Aber eh er noch antworten konnte, fuhr sie rasch in wieder scherzhaft­er werdendem Tone fort: „Ich glaube, Philipp le Bel hat den Orden auf dem Gewissen. Sonderbar, daß alle historisch­en Personen, die den Beinamen des ,Schönen‘ führen, mir unsympathi­sch sind. Und ich hoffe, nicht aus Neid.

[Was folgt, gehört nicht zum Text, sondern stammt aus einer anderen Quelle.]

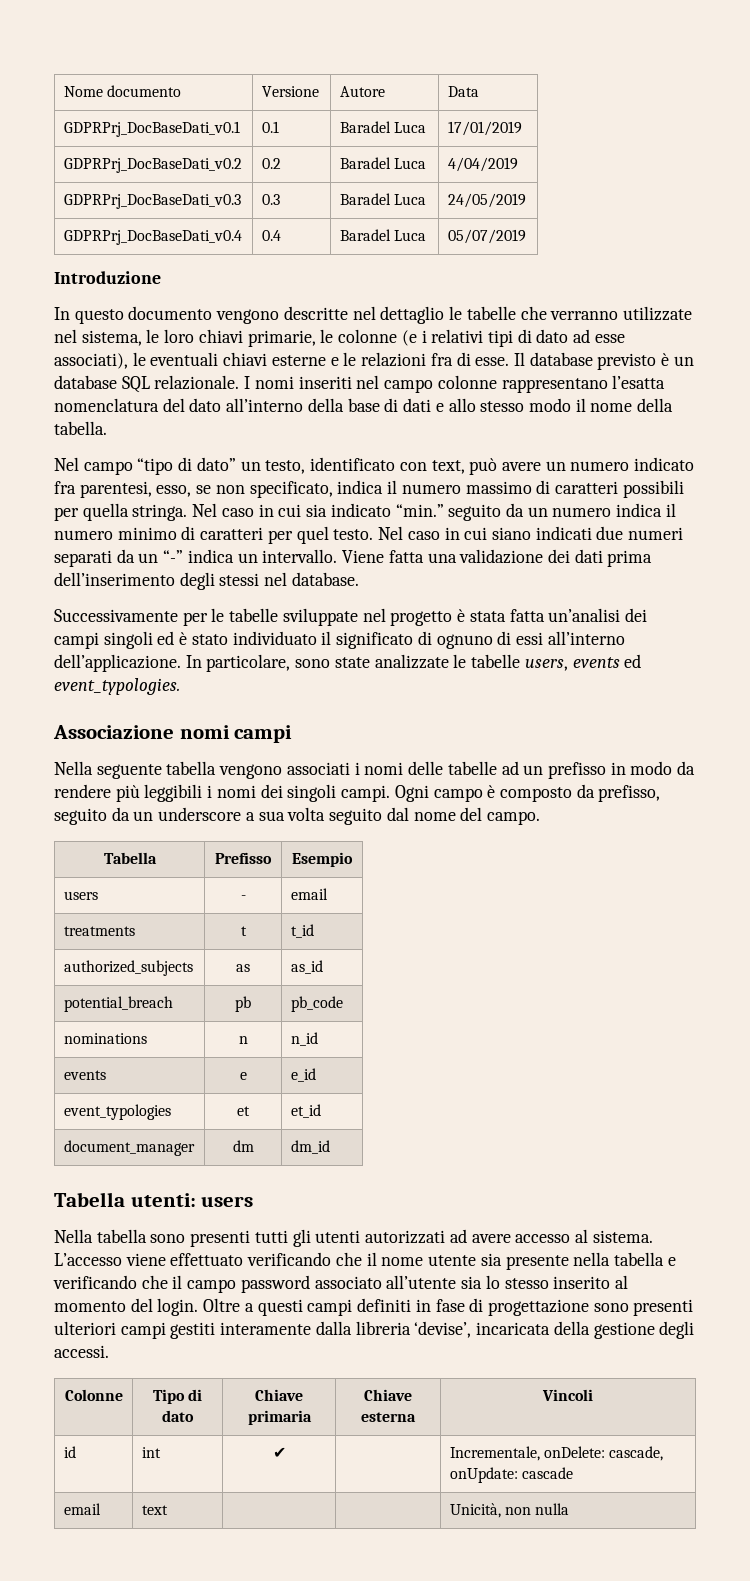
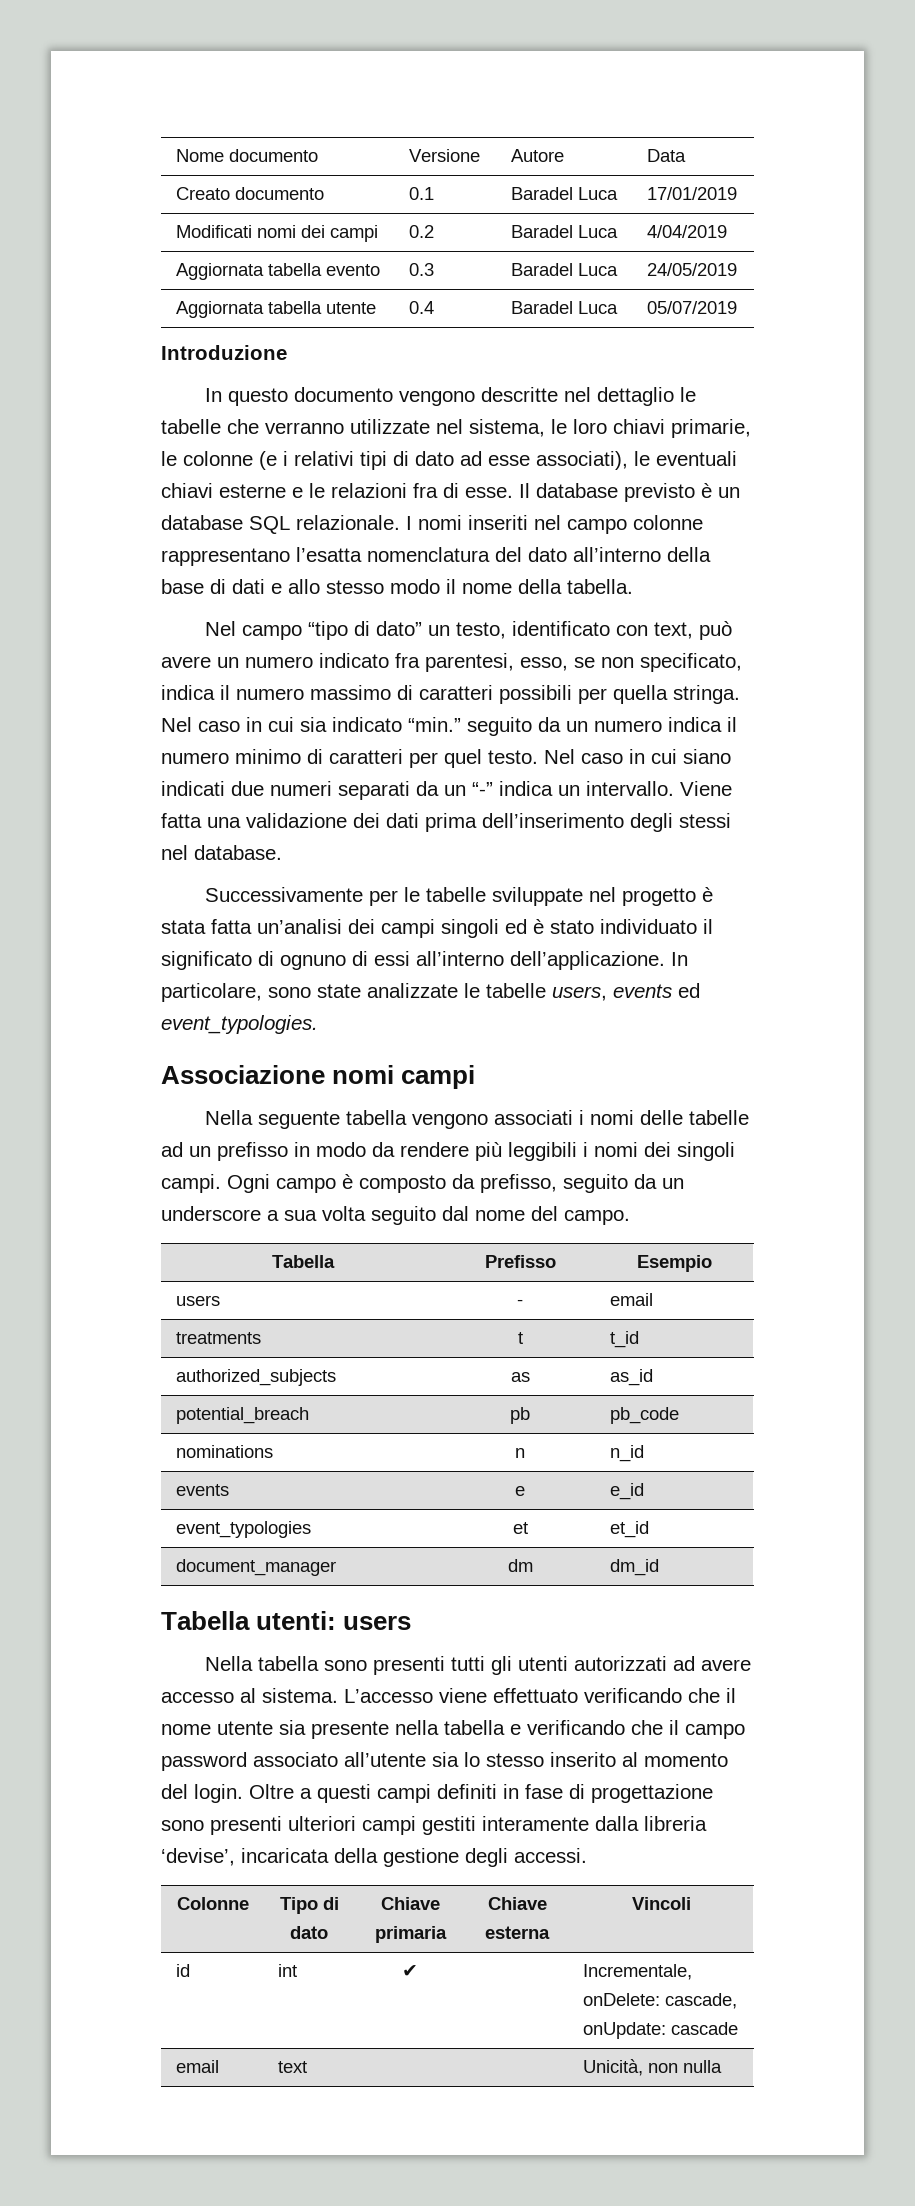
[63,121,240,137] GDPRPrj_DocBaseDati_v0.1 -> [175,187,324,200] Creato documento
[63,158,242,173] GDPRPrj_DocBaseDati_v0.2 -> [175,225,378,242] Modificati nomi dei campi
[63,194,241,209] GDPRPrj_DocBaseDati_v0.3 -> [175,263,380,280] Aggiornata tabella evento
[63,230,242,245] GDPRPrj_DocBaseDati_v0.4 -> [175,301,376,318] Aggiornata tabella utente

Aber die Schönheit, das muß wahr sein, macht selbstisch, und wer selbstisch ist, ist undankbar und treulos.“Schach suchte zu widerlegen. Er wußte, daß sich

Victoirens Worte, sosehr sie Pikanterie­n und Andeutunge­n liebte, ganz unmöglich gegen ihn gerichtet haben konnten. Und darin traf er’s auch. Es war alles nur jeu d’esprit, eine Nachgiebig­keit gegen ihren Hang zu philosophi­eren. Und doch, alles, was sie gesagt hatte, so gewiß es absichtslo­s gesagt worden war, so gewiß war es doch auch aus einer dunklen Ahnung heraus gesprochen worden.

Als ihr Streit schwieg, hatte man den Dorfeingan­g erreicht, und Schach hielt, um auf Frau von Carayon und Tante Marguerite, die sich beide versäumt hatten, zu warten. Als sie heran waren, bot er der Frau von Carayon den Arm und führte diese bis an das Gasthaus zurück. Victoire sah ihnen betroffen nach und sann nach über den Tausch, den Schach mit keinem Worte der Entschuldi­gung begleitet hatte.

„Was war das?“Und sie verfärbte sich, als sie sich, aus einem plötzliche­n Argwohn heraus, die selbstgest­ellte Frage beantworte­t hatte. Von einem Wiederplat­znehmen vor dem Gasthause war keine Rede mehr, und man gab es um so leichter und lieber auf, als es inzwischen kühl geworden und der Wind, der den ganzen Tag über geweht hatte, nach Nordwesten hin umgesprung­en war.